As the senior NCO and full-time readiness NCO, Gualdarama’s experience, skills, and knowledge helped prepare the team for deployment. Coordination between Gualdarama and Capt. Thomas Moriyasu, the MPAD commander, allowed the team to better prepare and train as mass communication specialists to refine skills and be ready for anything at any time.
“When conducting deployments of this magnitude there is extensive planning that happens behind the scenes,” said Brown.
The journey consisted of administrative and medical readiness in Hawaii where the team attended a lot of briefings, online certifications, conducted medical screenings and public affairs training.
“There was so much time and effort saved by simply following guidance put out from my leadership,” said Brown.
Once the team completed the online requirements and left Hawaii, they stopped in Fort Bliss, Texas to validate the required online certifications, medical assessments and weapon qualifications before making the final journey into Poland.
“They pushed us to get our certifications completed before we left, that gave us time to complete tasks before departure,” said Brown. “By the time we made it to Poland, I realized how much forward planning was accomplished.”
Soldiers prepare and maintain readiness daily, at every level.

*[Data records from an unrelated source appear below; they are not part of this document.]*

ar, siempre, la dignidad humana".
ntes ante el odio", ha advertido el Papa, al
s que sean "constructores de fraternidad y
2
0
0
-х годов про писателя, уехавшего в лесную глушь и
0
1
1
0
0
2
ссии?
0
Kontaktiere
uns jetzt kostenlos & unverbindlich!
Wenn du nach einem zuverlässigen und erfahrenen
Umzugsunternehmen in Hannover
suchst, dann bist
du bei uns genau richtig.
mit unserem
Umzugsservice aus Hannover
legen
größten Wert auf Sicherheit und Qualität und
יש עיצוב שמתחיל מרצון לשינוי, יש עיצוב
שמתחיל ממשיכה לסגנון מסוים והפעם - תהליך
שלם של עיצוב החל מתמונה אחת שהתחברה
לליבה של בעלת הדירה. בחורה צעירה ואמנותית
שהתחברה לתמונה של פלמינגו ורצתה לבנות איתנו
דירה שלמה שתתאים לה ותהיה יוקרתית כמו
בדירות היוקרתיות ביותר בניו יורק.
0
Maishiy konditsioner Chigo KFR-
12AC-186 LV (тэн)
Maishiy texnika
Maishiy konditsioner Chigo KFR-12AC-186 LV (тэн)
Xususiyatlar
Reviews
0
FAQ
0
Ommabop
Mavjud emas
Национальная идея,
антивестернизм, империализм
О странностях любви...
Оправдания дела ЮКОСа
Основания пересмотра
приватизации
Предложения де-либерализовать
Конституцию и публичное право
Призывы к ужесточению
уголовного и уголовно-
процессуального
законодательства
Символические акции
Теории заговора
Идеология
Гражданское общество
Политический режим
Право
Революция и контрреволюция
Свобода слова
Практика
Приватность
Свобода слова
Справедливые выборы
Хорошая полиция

Leaving home to head overseas and serve your country is a duty that they volunteered to do.
“Anxious for my children, uncertain as to the environment we were coming into,” said Foster. “Excited to see Europe, sad to leave my kids behind but proud of my sacrifice and our mission.”
With deployments, there’s always a lot of emotions surrounding it. Soldiers share the excitement of being able to experience the military, the sacrifice and the benefits of being part of something bigger than yourself.
“Being a Soldier can be a dangerous occupation, there is no hiding that, but, there are so many parts about being in the Army that are so rewarding,” said Brown. “You learn so much about the people around you, about yourself and your capabilities; these moments are priceless and they also make for great stories.”
Soldiers share the opportunity to compare previous deployments and experiences they’ve been through while serving.
“I was actually excited to deploy this time because it was definitely outside of the usual deployment I’ve done to both Iraq and Afghanistan,” said Gualdarama. “I wanted to see the differences between my deployments and compare each other in positive and negative ways.”
Although many who serve get a chance to deploy, many still don’t deploy. When asked how they feel about being in a new country, some share the new experience, anxieties and expectations.
“I like it a lot, everything besides the cold but I am adjusting pretty well,” said Gualdarama. “Working, going out into the community and experiencing their culture is something that I never thought I’d be able to do and I am so grateful.”
This team has been away from Hawaii for nearly two months, but has made sure to bring the “Aloha spirit” wherever they go both in the job and outside of the uniform.
“I’ve been speaking to the lunch lady and some other Polish soldiers in Polish,” said Brown. “I’ve had the opportunity to hang out with some fellow Soldiers and met some of the locals in the area and that’s always a fun experience.”
The NATO mission has just begun for the 117th MPAD, but these Soldiers look forward to supporting Operation European Assure, Deter and Reinforce, and experience the different cultures within Poland.
“Just the experience of traveling and experiencing another country, culture and language is just amazing to be a part of,” said Gualdarama.
The 117th MPAD looks to embrace the many opportunities they can personally and professionally develop to better each other, themselves and the communities both at home and abroad while doing what they’re trained to do; spread the news.
“I would like to enhance my public affairs skills by going on multiple missions and refining my craft, enhancing my college education, potentially learning another language, connect with people, better myself and do what we do best which is to spread da Aloha spirit,” said Gualdarama.